We tried switching to the old, deprecated function, but based on my cursory first look it seems like that is marked @_emitIntoClient
and just calls the old one so it's basically the same as calling the old one in the first place. Is there any workaround for this or are we stuck waiting for our users to upgrade/downgrading to Xcode 15 till things have stabilized?
One thing I'm curious about: can we work around this by copy-pasting the impl of withTaskCancellationHandler
into our app and calling that instead?
I'm seeing that it depends on two pieces of api from the runtime (swift_task_addCancellationHandler
and swift_task_removeCancellationHandler
) which based on the availability haven't changed since Swift 5.1, so it seems safe to do this.
Example:
public func withTaskCancellationHandler<T>(
operation: () async throws -> T,
onCancel handler: @Sendable () -> Void,
isolation: isolated (any Actor)? = #isolation
) async rethrows -> T {
// unconditionally add the cancellation record to the task.
// if the task was already cancelled, it will be executed right away.
let record = _taskAddCancellationHandler(handler: handler)
defer { _taskRemoveCancellationHandler(record: record) }
return try await operation()
}
@usableFromInline
@_silgen_name("swift_task_addCancellationHandler")
func _taskAddCancellationHandler(handler: () -> Void) -> UnsafeRawPointer /*CancellationNotificationStatusRecord*/
@usableFromInline
@_silgen_name("swift_task_removeCancellationHandler")
func _taskRemoveCancellationHandler(
record: UnsafeRawPointer /*CancellationNotificationStatusRecord*/
)
We'd probably add some code to gate running this or the "real" impl depending on whether we were on a beta or not.
Yeah, it's unintuitive but some of the iOS 18.1 betas also have the older ABI for these functions, too.
Yes, I haven't tried it but I'd expect this approach to successfully work around the issue in principle. Be aware, though, that using @_silgen_name
outside of the standard library adds some risk to your project since it's an unofficial feature that could change in the future. If you do choose to use this workaround I would make it as temporary as you can.

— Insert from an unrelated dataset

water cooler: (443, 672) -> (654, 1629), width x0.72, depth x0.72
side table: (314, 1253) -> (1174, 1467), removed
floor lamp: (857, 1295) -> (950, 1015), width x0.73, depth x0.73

Thanks again for a quick reply!
Yeah, the two risks I'm aware of is that this might not be available on prior stdlib versions or that y'all will remove it in a future version.

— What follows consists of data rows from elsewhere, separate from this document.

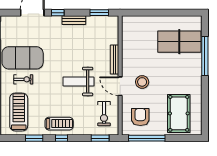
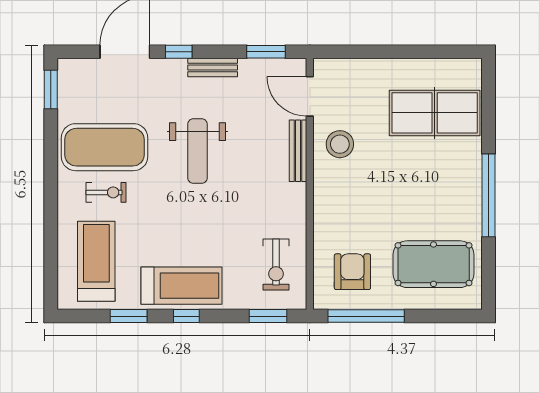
window: (205, 56) -> (488, 195), moved
weight bench: (78, 81) -> (198, 151), moved, turned -90
stool: (142, 82) -> (340, 144), moved
door: (120, 86) -> (310, 96), moved
pool table: (179, 113) -> (434, 264), turned 90
treadmill: (59, 124) -> (181, 286), width x1.37, depth x1.38

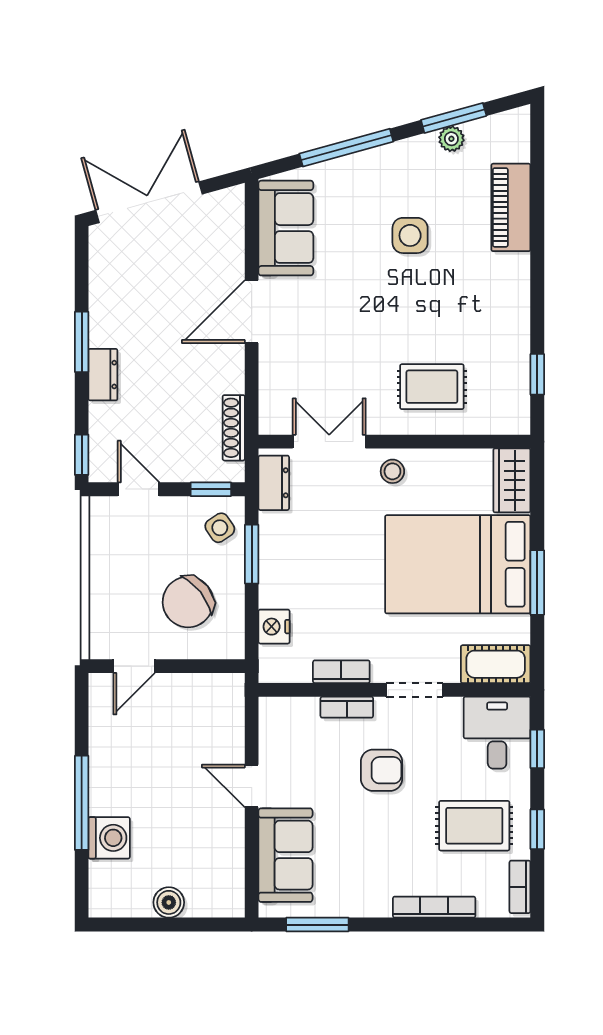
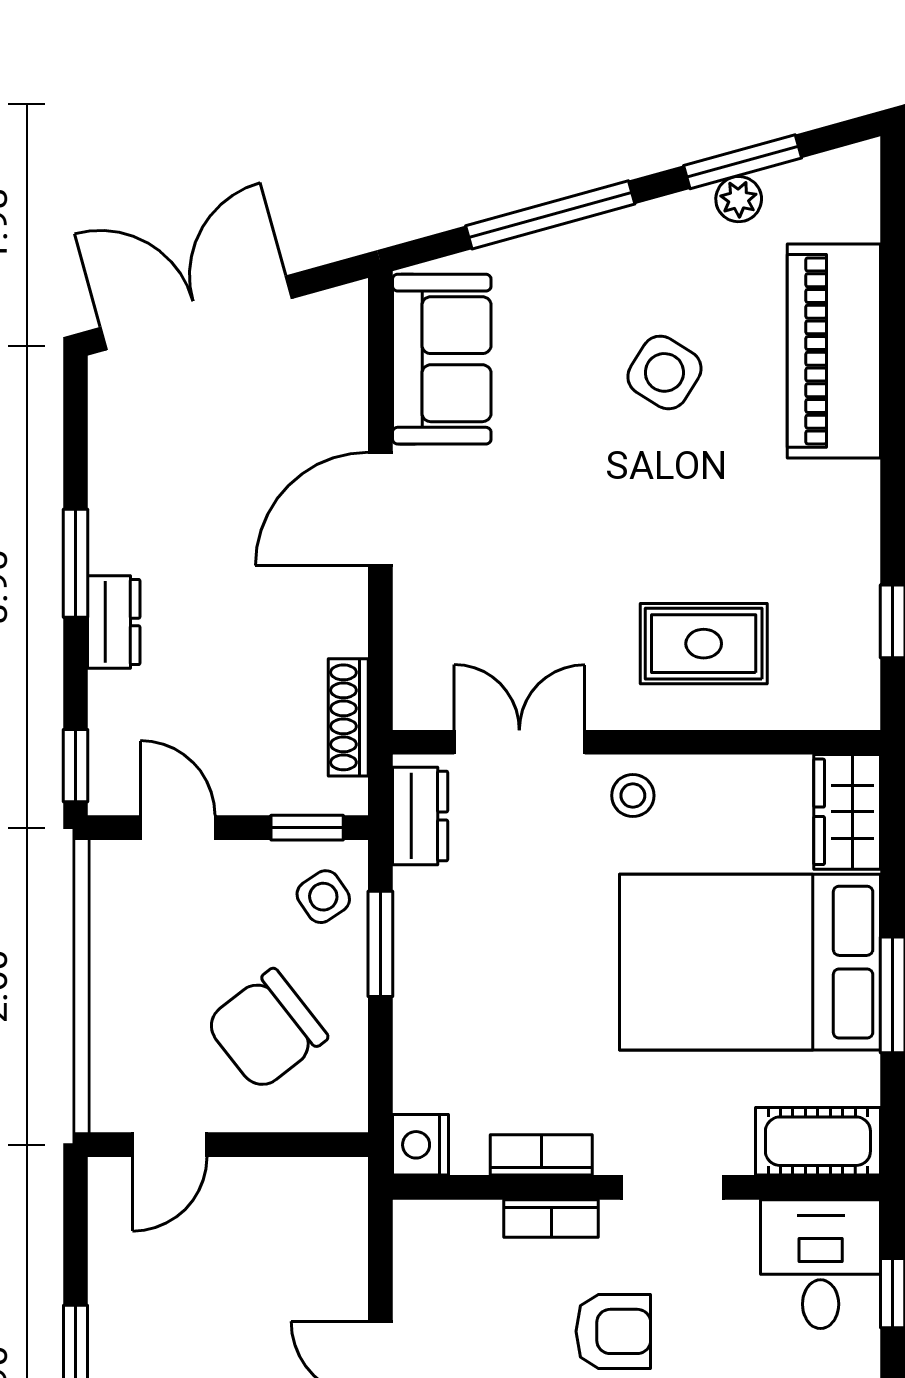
piano: (511, 207) -> (834, 351), width x1.37, depth x1.33
side table: (410, 235) -> (664, 372), turned 32
nightstand: (274, 627) -> (421, 1145), moved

The prior stdlib versions thing I think is covered by the annotation marking it as being added in 5.1. The future ones though definitely are cause for concern. Would it crash on launch if they're not present, or only if we hit a code path that calls them? Or would it be better to use a different mechanism like getting the function pointers with dlysm
so that if they're ever removed we can seamlessly fall back to the old version? (our current plan was to gate this on the specific build numbers that we know to be no good).

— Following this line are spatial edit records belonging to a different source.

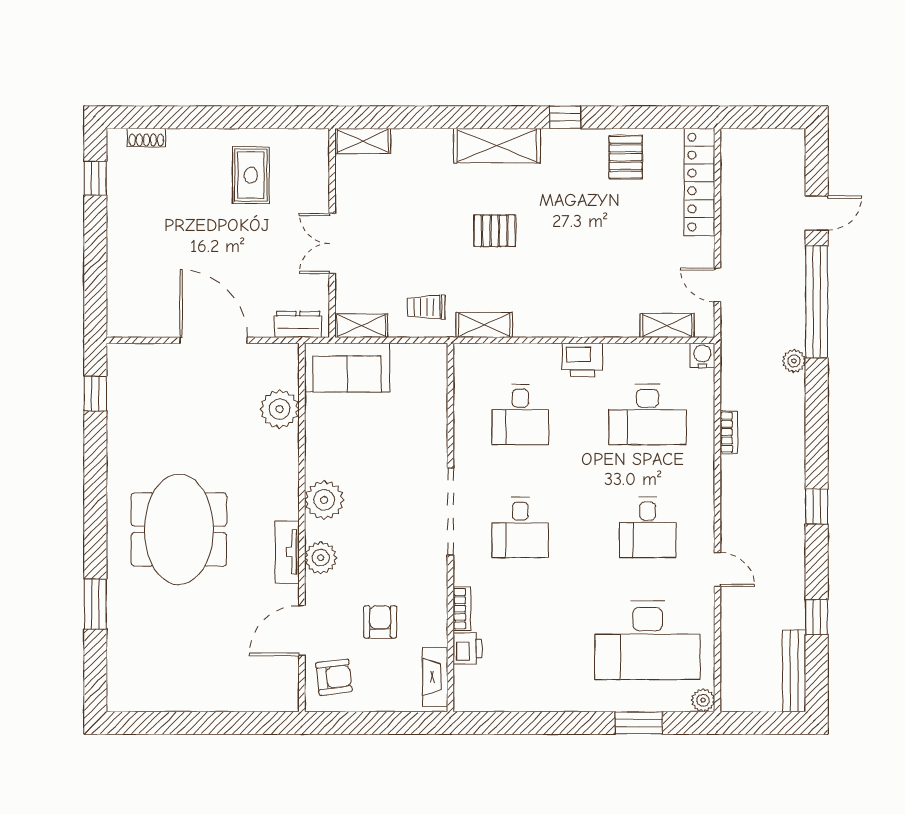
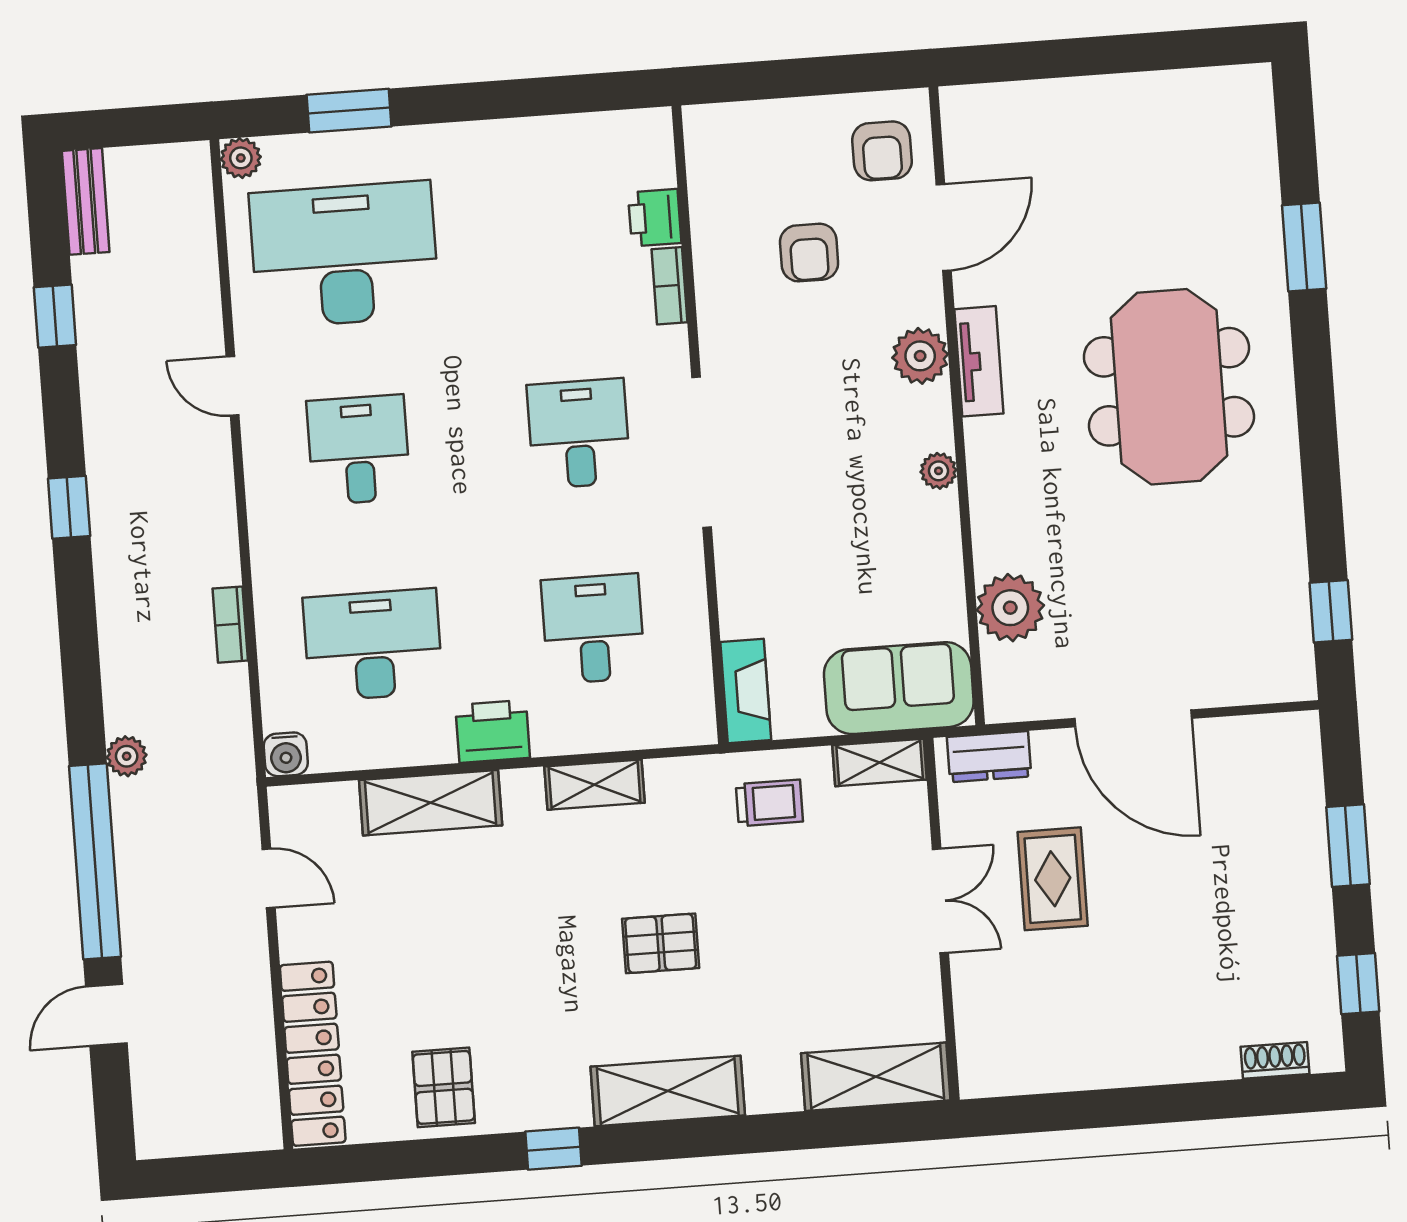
shelving: (363, 141) -> (876, 1077), width x1.50, depth x1.33
rug: (251, 175) -> (1053, 879), moved
window: (95, 258) -> (1348, 846), added
shelving: (484, 325) -> (595, 785), moved
shelving: (667, 325) -> (431, 803), moved, width x1.50, depth x1.33
plant: (324, 500) -> (939, 471), width x0.53, depth x0.53
bench: (794, 671) -> (86, 201), width x0.73
armchair: (334, 677) -> (882, 151), turned -83
fireplace: (435, 677) -> (746, 691), moved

The declarations are ABI since they are referenced from inlinable code, so they can't be removed in the future. The risk with @_silgen_name
is specifically that the compiler's handling of the attribute at build time may change in the future, not that the binary you build with this technique could be made invalid by future changes to the standard library.
I think that release note is a bit misleading as the crash happens when users are on iOS 18, not MacOS for us.
Okay so the risk is that either
- future builds fail with a compiler error of some sort
- future builds succeed, but crash if we call this function, b/c the behavior silgen_name has changed
We'll probably go ahead if this is all we have to worry about. (1) is totally fine; presumably we can adopt the replacement with little trouble, and this might be a nonissue by then. (2) I beleive we can work around by feature flagging/gating our use of these functions and unit testing our usage to catch any potential issues, as long as it's not breaking on launch or as soon as we enter a function that might happen to call one of these functions.